**EXERCISE REQUIREMENTS:**
Take from the entries below the stretch from the line with "text-align: right ->" through the line with "#0ea5e9 -> #ec4899;", and return it exactly, leaving the pictures out.

**RECORDS SUPPLIED:**
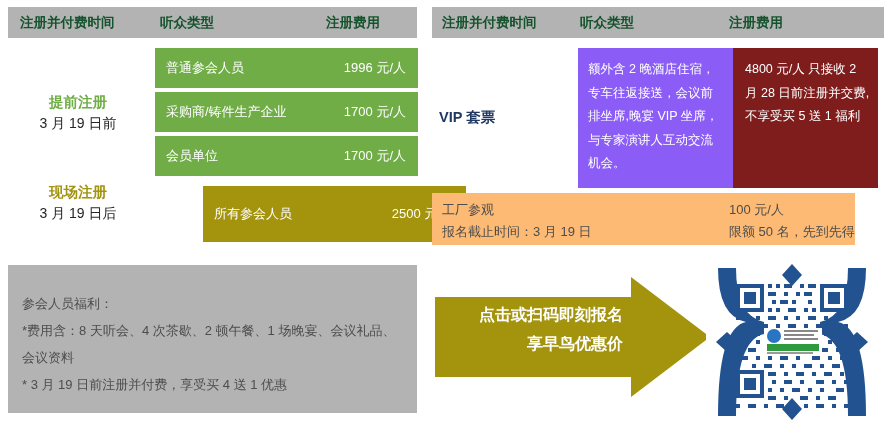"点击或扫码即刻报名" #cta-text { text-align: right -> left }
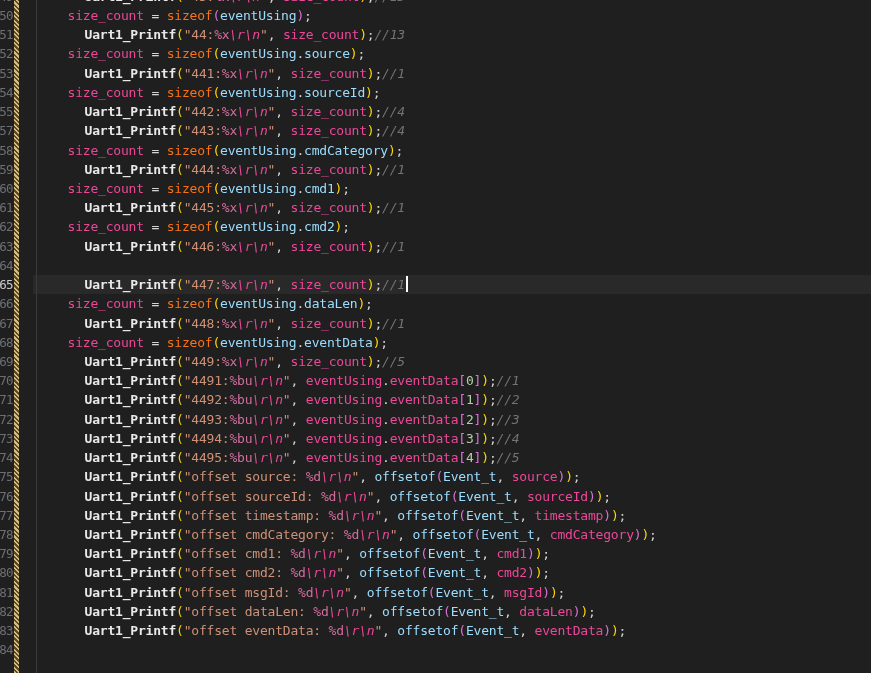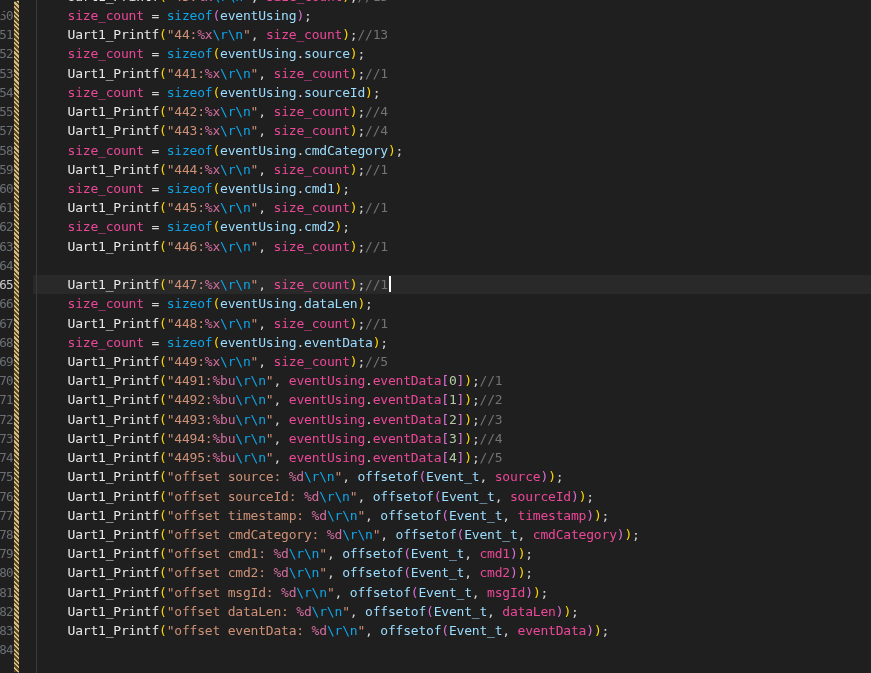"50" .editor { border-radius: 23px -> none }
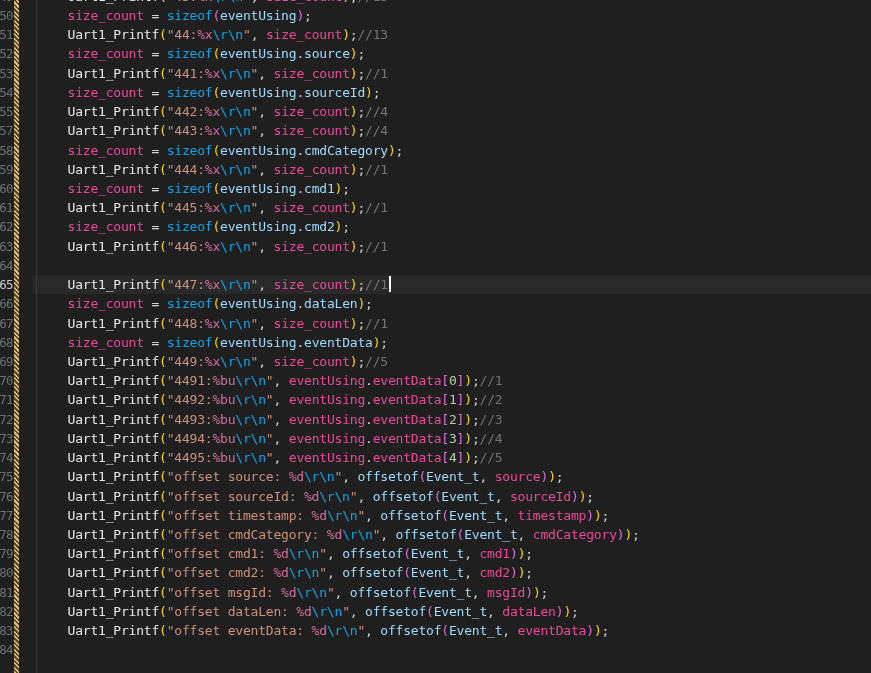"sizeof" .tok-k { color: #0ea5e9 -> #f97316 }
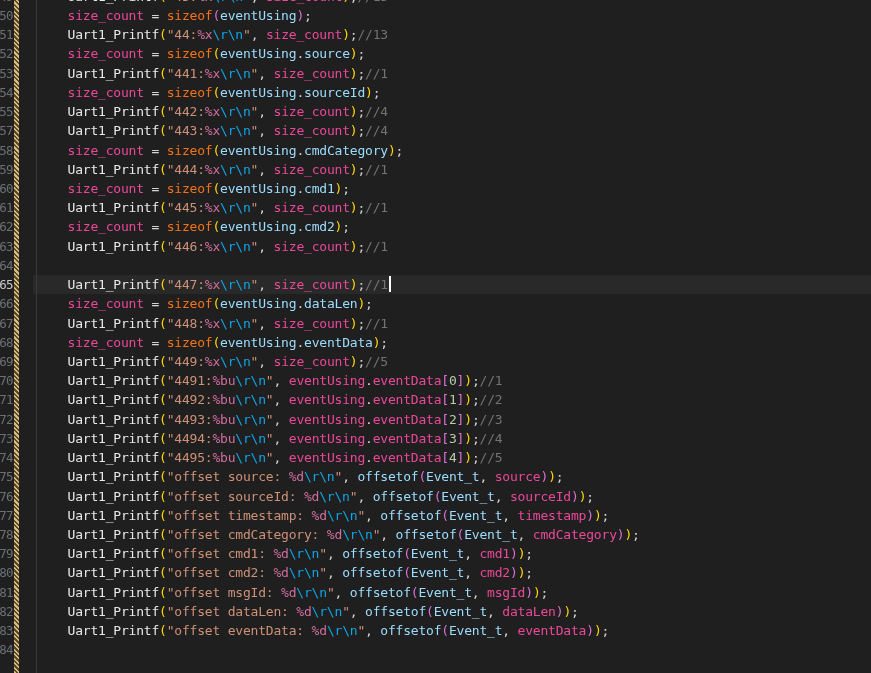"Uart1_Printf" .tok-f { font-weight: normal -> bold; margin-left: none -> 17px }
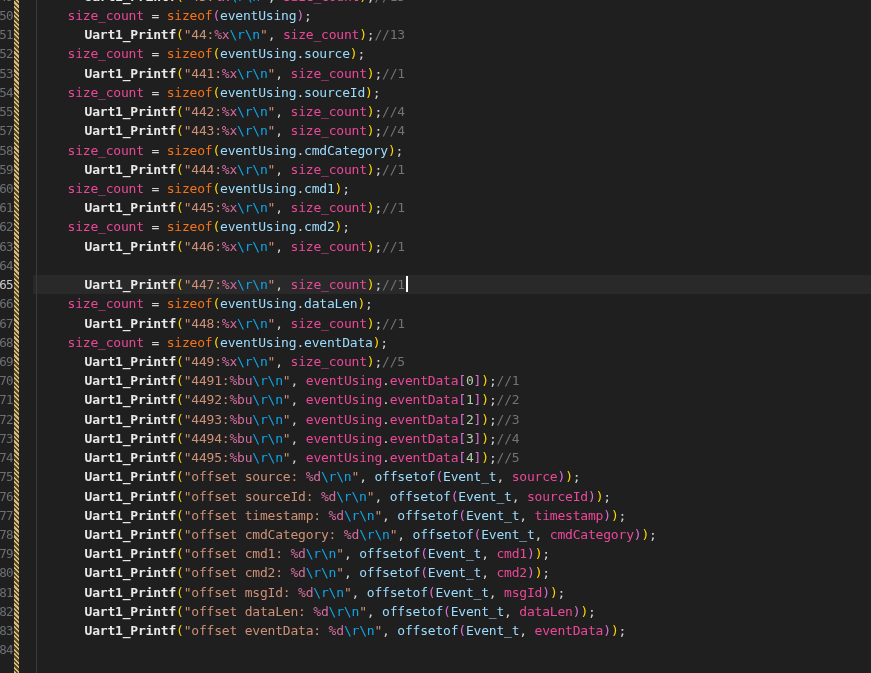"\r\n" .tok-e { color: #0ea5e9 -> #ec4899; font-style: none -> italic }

--

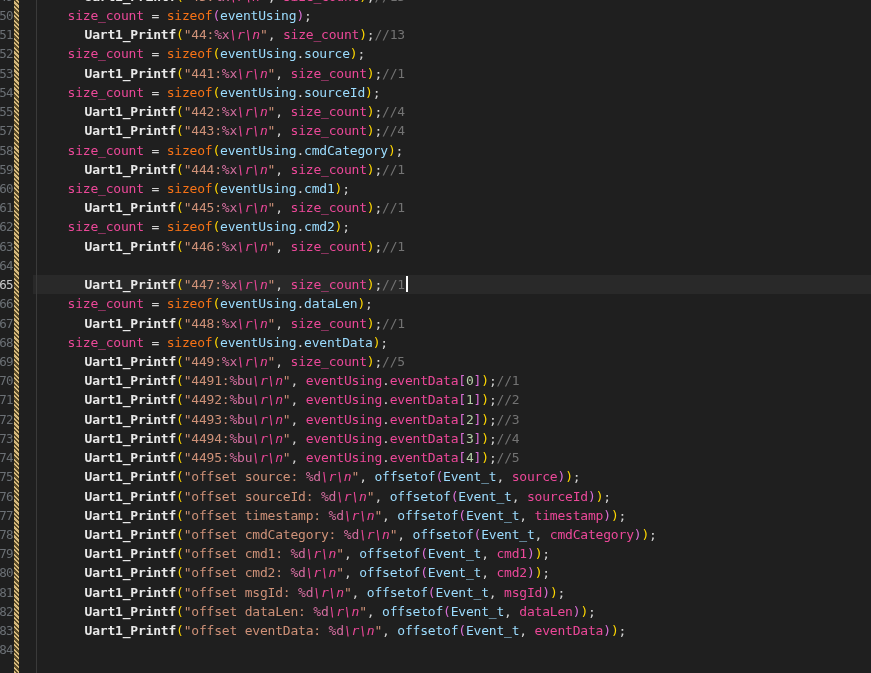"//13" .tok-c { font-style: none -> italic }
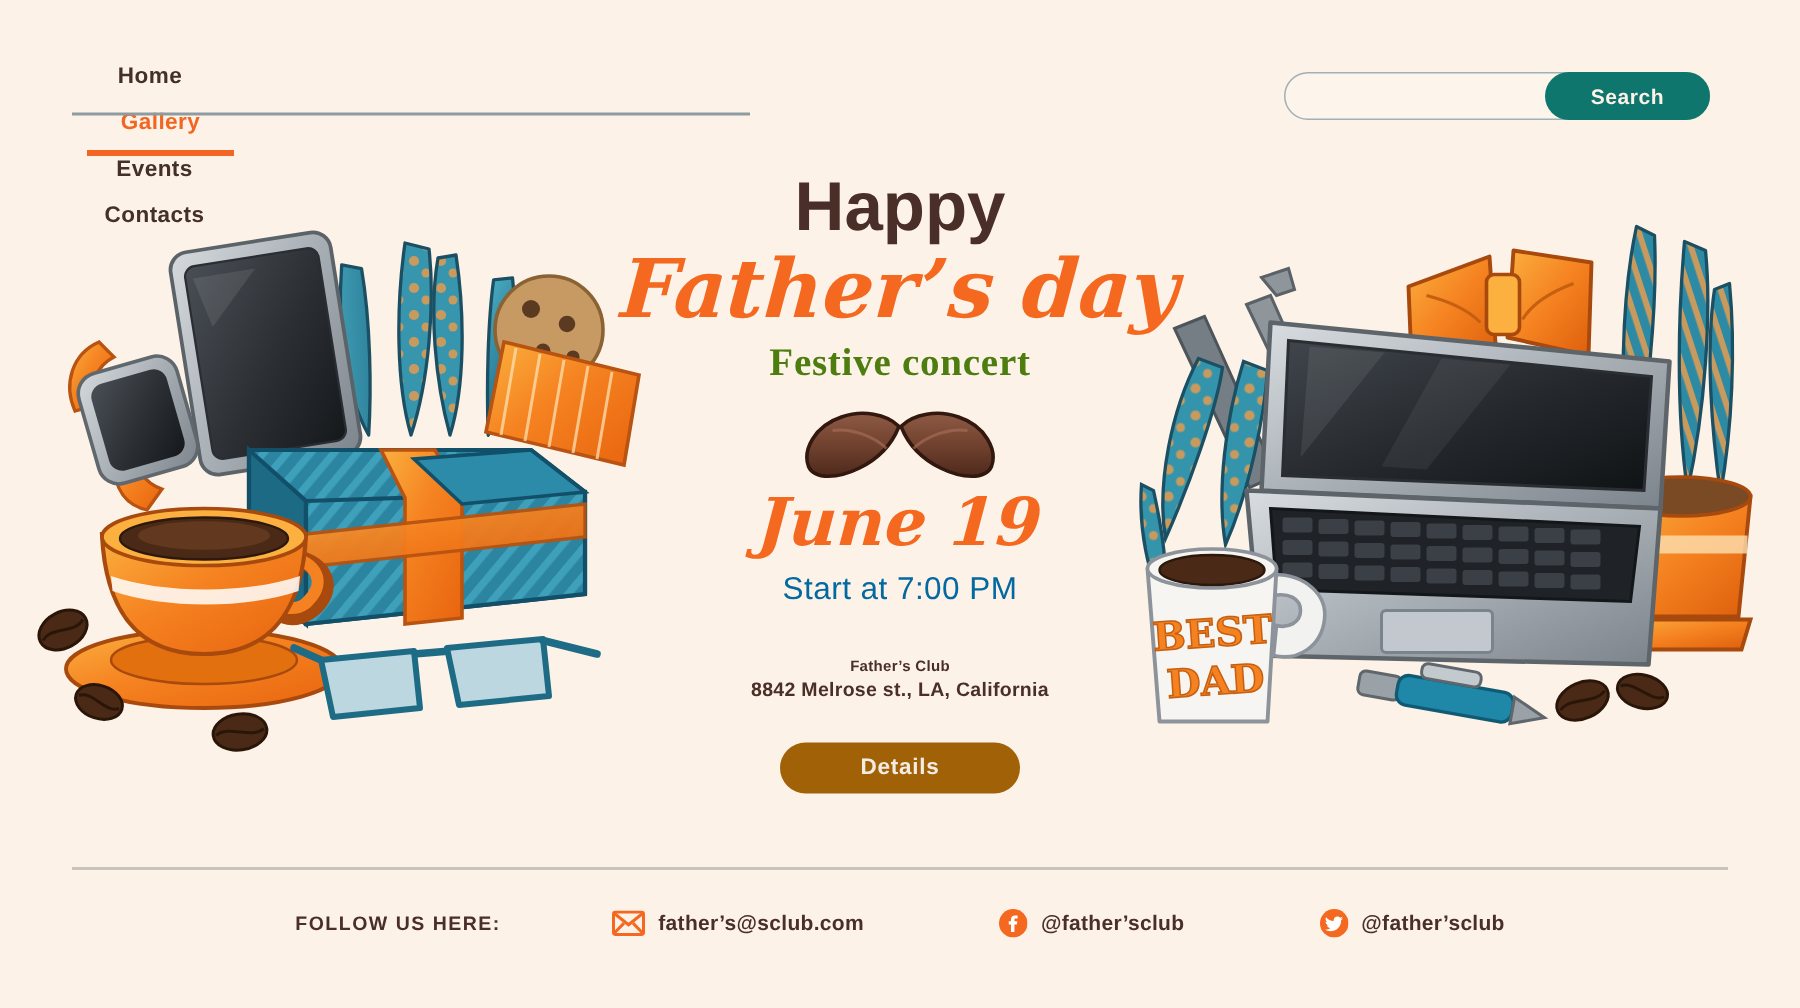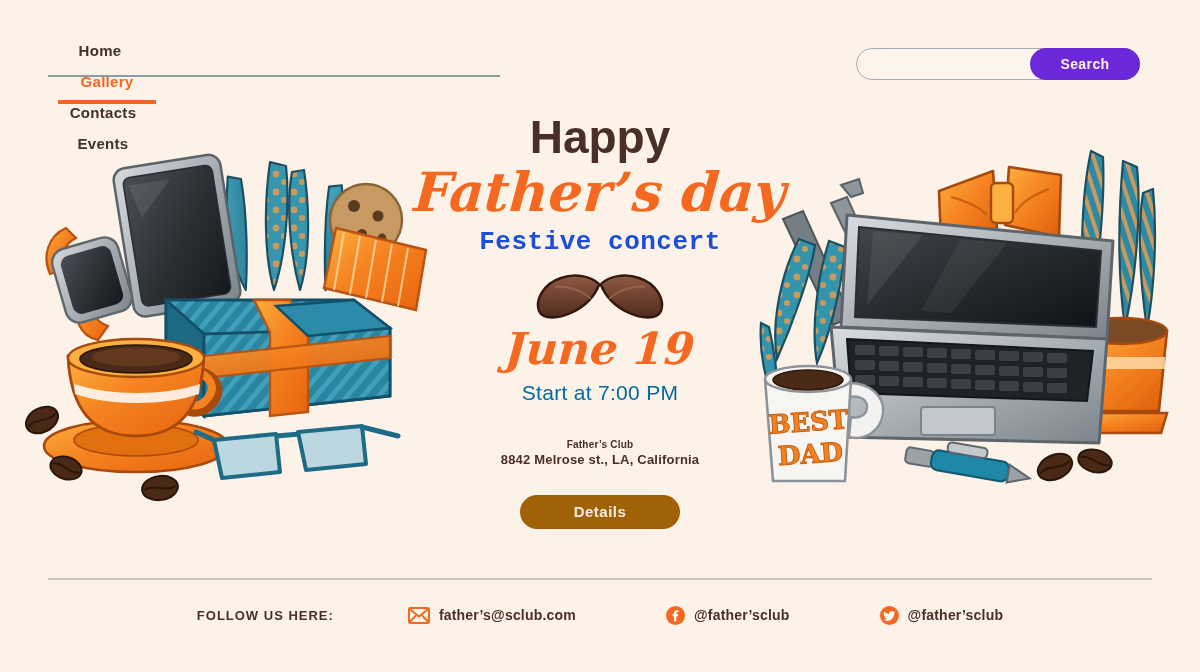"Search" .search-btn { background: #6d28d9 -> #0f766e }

**EXERCISE SOLUTION:**
"点击或扫码即刻报名" #cta-text { text-align: right -> left }
"50" .editor { border-radius: 23px -> none }
"sizeof" .tok-k { color: #0ea5e9 -> #f97316 }
"Uart1_Printf" .tok-f { font-weight: normal -> bold; margin-left: none -> 17px }
"\r\n" .tok-e { color: #0ea5e9 -> #ec4899; font-style: none -> italic }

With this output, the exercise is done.